## Text passage
Yet, the enormous figures announced did not seem to match the sporadic palliative schemes across the country. Even when economists deemed that the country was in recession, there was nothing tangible to hold as the impact of the numerous interventions.

But when images and videos surfaced of warehouses loaded to the brim with CACOVID-branded foodstuffs which included rice, noodles and garri, one could not help wondering what manner of people sat on those provisions – some of which were already getting spoilt – while hunger appeared to be ravaging the land.

As the palliatives, evidently, meant for the people were being accessed by the same people, albeit raucously, should it be termed looting? The culture of looting is one that entails large scale robbery but a foreign observer may remark that the people are simply taking what’s theirs or should have been theirs way earlier, considering that over 82 million Nigerians have been estimated poor by the National Bureau of Statistics (NBS).

Reacting, special adviser to President Muhammadu Buhari on media and publicity, Femi Adesina, said during an interview on Channels TV, that greed, not hunger and anger, was the reason for the people’s actions and it should not be excused. He was able to conveniently deflect from why palliatives – capable of sustaining a nationwide feast – which should have been distributed since May, were hoarded by governmental overseers. The silence of the private sector on the issue is as loud as any reaction could be.

Just like the #EndSARS protests were triggered by the high-handedness of security agents on lives they swore to protect, the ‘lootings’ were a product of deliberate impoverishment of the masses whose interests leaders swore to represent.

Although the trail of destruction is indeed condemnable, pointing of fingers should start with those at the helm who were comfortable depriving people of their deserved palliatives rather than the ‘looters’ who appear to be taking what should have been theirs in the first place.

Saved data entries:
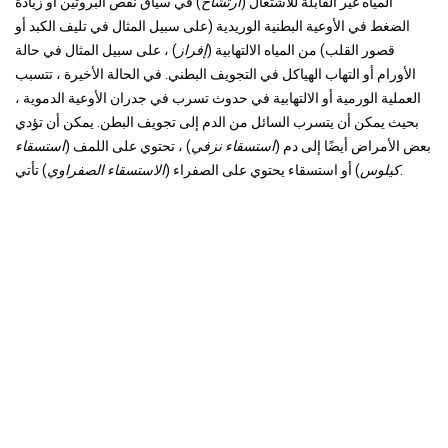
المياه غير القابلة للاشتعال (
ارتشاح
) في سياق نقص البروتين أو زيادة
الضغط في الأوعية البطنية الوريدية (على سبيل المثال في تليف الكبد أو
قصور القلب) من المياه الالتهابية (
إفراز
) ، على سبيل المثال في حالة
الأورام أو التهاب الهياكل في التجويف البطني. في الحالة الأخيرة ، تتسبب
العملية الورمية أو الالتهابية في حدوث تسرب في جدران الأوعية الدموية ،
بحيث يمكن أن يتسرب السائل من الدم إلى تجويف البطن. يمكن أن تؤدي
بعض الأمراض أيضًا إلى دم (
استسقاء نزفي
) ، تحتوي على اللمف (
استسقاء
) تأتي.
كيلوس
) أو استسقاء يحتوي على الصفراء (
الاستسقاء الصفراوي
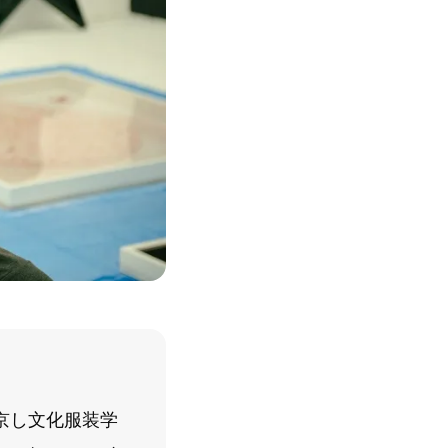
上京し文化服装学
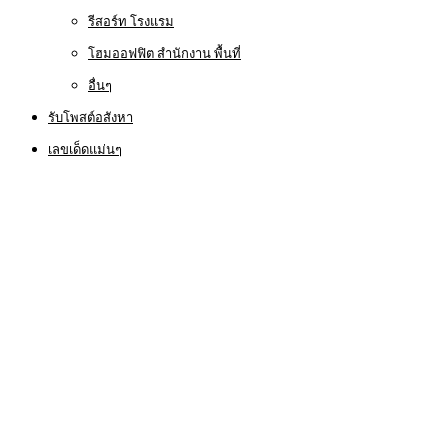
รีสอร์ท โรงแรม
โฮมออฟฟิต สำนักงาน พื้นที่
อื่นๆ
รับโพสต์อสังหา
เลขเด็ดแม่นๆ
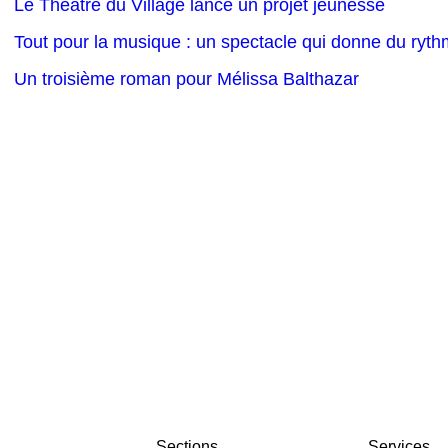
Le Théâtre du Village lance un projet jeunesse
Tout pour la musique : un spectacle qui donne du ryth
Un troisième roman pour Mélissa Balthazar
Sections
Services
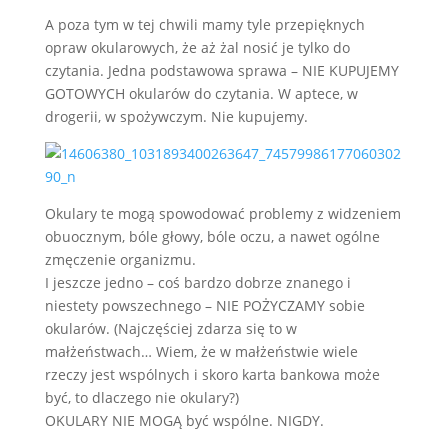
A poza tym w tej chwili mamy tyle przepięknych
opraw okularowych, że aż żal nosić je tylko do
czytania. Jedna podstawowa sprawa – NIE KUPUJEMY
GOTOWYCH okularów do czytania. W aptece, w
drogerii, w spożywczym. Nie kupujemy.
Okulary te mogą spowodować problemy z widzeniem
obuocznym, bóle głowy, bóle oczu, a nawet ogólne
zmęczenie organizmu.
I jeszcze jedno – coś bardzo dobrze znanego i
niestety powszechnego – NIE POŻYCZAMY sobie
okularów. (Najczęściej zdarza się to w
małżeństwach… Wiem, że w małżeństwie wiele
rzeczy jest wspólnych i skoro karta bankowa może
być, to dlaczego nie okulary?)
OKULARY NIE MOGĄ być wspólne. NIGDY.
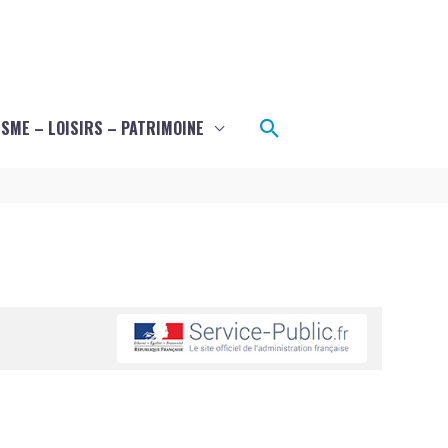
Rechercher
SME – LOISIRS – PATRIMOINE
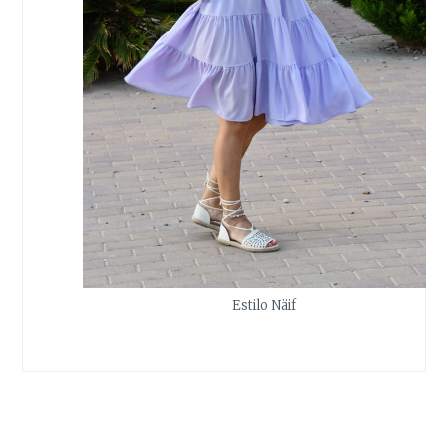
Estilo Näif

* * *

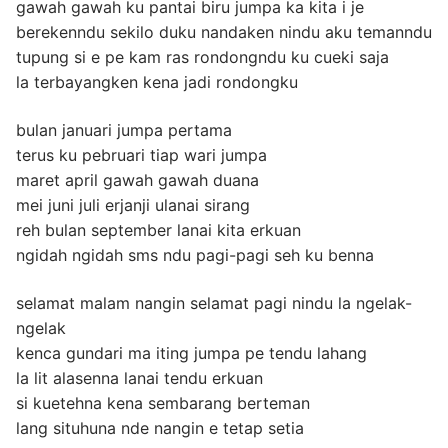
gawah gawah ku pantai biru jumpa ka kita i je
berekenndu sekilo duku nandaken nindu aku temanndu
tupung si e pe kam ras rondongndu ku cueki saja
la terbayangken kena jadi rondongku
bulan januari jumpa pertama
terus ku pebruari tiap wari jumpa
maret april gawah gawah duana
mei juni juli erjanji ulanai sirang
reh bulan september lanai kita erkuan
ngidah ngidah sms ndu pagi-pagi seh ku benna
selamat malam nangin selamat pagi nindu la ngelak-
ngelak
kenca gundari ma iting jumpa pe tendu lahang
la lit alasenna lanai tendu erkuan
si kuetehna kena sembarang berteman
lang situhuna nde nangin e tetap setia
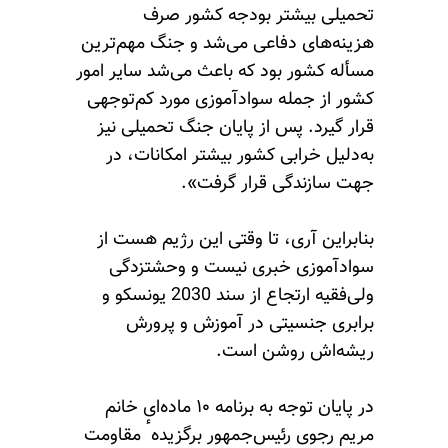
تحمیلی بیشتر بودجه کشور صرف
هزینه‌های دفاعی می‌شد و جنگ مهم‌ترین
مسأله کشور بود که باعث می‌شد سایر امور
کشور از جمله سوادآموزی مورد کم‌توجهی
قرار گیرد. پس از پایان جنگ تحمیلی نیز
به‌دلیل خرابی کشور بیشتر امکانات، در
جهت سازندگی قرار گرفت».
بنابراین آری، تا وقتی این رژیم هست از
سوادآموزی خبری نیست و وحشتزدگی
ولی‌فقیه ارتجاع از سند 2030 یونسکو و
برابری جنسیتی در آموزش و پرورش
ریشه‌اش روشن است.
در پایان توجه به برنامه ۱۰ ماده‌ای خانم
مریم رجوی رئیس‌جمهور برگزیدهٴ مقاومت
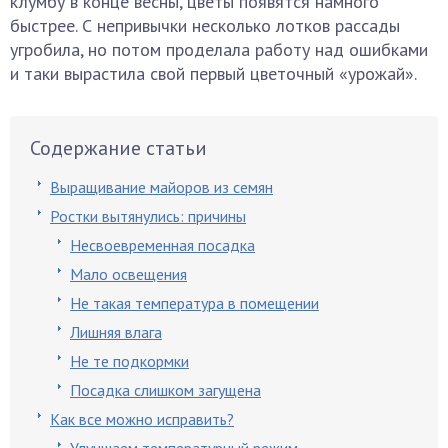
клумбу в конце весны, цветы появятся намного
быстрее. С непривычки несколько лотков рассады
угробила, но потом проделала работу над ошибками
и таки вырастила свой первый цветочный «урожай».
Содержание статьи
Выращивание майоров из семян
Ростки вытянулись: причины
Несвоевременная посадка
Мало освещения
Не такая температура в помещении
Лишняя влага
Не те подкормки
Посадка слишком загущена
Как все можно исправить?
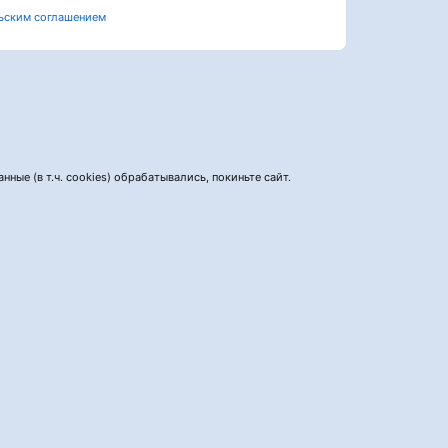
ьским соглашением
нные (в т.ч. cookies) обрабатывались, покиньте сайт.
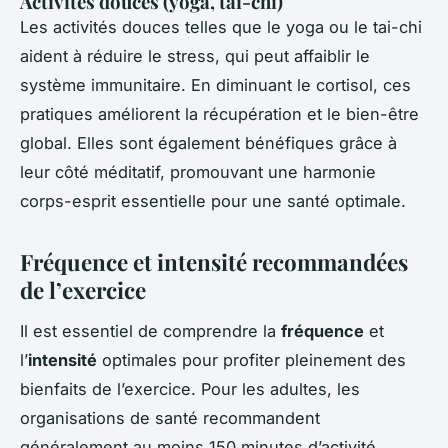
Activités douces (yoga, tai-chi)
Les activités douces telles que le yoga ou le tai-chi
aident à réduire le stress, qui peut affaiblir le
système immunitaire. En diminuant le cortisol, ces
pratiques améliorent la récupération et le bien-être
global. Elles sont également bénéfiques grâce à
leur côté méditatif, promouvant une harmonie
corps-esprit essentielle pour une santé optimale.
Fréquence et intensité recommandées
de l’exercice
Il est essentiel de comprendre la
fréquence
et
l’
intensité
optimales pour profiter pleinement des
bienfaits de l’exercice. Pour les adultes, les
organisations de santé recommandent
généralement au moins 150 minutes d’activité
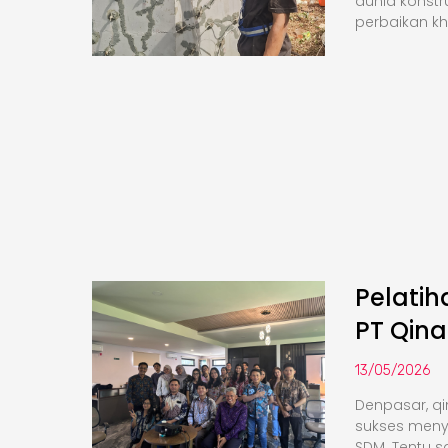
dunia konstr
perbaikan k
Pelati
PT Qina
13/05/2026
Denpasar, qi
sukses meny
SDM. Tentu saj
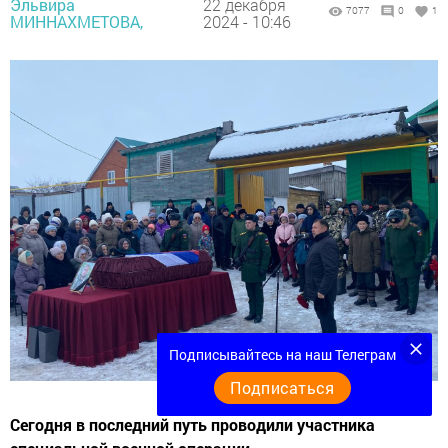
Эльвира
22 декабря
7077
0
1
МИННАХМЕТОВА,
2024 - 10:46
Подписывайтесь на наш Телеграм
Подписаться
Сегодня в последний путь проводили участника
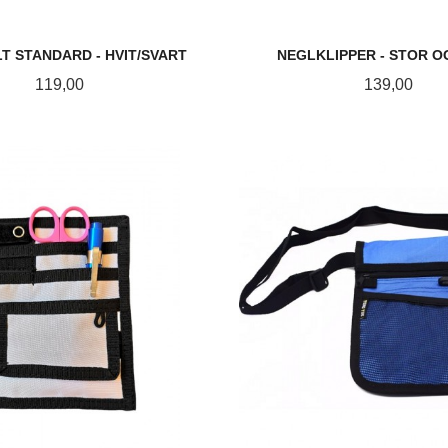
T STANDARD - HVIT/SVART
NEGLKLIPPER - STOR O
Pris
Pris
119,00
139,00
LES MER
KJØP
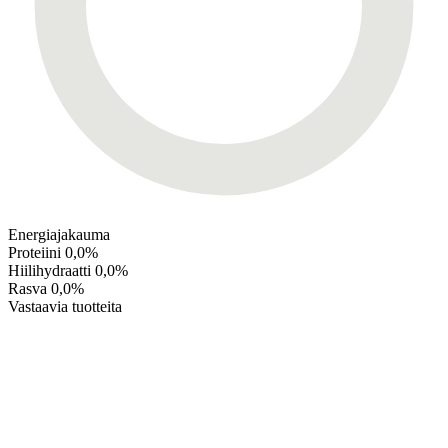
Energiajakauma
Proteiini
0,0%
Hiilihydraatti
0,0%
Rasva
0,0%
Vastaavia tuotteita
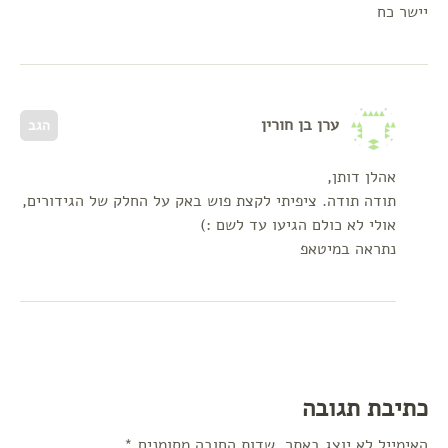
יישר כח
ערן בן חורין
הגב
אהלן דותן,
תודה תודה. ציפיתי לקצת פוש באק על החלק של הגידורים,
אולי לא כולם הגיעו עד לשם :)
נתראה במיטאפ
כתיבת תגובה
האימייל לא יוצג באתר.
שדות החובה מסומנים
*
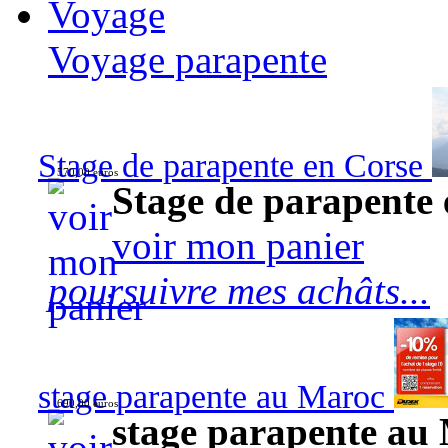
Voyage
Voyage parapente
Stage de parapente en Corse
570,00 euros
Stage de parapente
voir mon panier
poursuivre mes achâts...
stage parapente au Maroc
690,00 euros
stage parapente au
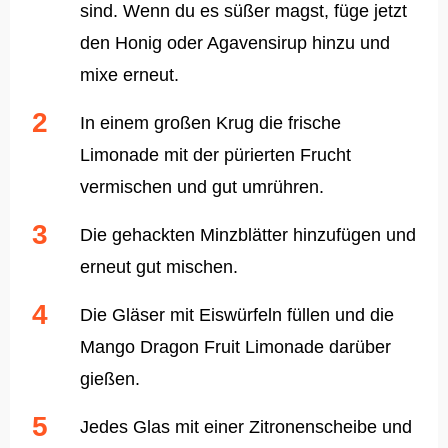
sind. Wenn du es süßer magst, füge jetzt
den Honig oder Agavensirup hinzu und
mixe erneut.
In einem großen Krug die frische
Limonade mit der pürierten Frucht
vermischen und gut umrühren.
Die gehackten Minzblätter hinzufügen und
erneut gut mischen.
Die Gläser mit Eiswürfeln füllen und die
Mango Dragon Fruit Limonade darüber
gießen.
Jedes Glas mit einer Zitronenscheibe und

## Exercise instructions
1. Reproduce the passage on the hoarded palliatives, starting at "But when images" and ending at "ravaging the land.".
2. Please output the listing lines as a numbered list, starting at the line that contains "المياه غير القابلة" and ending at the line that contains "SME – LOISIRS – PATRIMOINE", with blank lines and the pictures left out.

## Answer section
1.
But when images and videos surfaced of warehouses loaded to the brim with CACOVID-branded foodstuffs which included rice, noodles and garri, one could not help wondering what manner of people sat on those provisions – some of which were already getting spoilt – while hunger appeared to be ravaging the land.

2.
1. المياه غير القابلة للاشتعال (
2. ارتشاح
3. ) في سياق نقص البروتين أو زيادة
4. الضغط في الأوعية البطنية الوريدية (على سبيل المثال في تليف الكبد أو
5. قصور القلب) من المياه الالتهابية (
6. إفراز
7. ) ، على سبيل المثال في حالة
8. الأورام أو التهاب الهياكل في التجويف البطني. في الحالة الأخيرة ، تتسبب
9. العملية الورمية أو الالتهابية في حدوث تسرب في جدران الأوعية الدموية ،
10. بحيث يمكن أن يتسرب السائل من الدم إلى تجويف البطن. يمكن أن تؤدي
11. بعض الأمراض أيضًا إلى دم (
12. استسقاء نزفي
13. ) ، تحتوي على اللمف (
14. استسقاء
15. ) تأتي.
16. كيلوس
17. ) أو استسقاء يحتوي على الصفراء (
18. الاستسقاء الصفراوي
19. 上京し文化服装学
20. รีสอร์ท โรงแรม
21. โฮมออฟฟิต สำนักงาน พื้นที่
22. อื่นๆ
23. รับโพสต์อสังหา
24. เลขเด็ดแม่นๆ
25. Le Théâtre du Village lance un projet jeunesse
26. Tout pour la musique : un spectacle qui donne du ryth
27. Un troisième roman pour Mélissa Balthazar
28. Sections
29. Services
30. A poza tym w tej chwili mamy tyle przepięknych
31. opraw okularowych, że aż żal nosić je tylko do
32. czytania. Jedna podstawowa sprawa – NIE KUPUJEMY
33. GOTOWYCH okularów do czytania. W aptece, w
34. drogerii, w spożywczym. Nie kupujemy.
35. Okulary te mogą spowodować problemy z widzeniem
36. obuocznym, bóle głowy, bóle oczu, a nawet ogólne
37. zmęczenie organizmu.
38. I jeszcze jedno – coś bardzo dobrze znanego i
39. niestety powszechnego – NIE POŻYCZAMY sobie
40. okularów. (Najczęściej zdarza się to w
41. małżeństwach… Wiem, że w małżeństwie wiele
42. rzeczy jest wspólnych i skoro karta bankowa może
43. być, to dlaczego nie okulary?)
44. OKULARY NIE MOGĄ być wspólne. NIGDY.
45. Rechercher
46. SME – LOISIRS – PATRIMOINE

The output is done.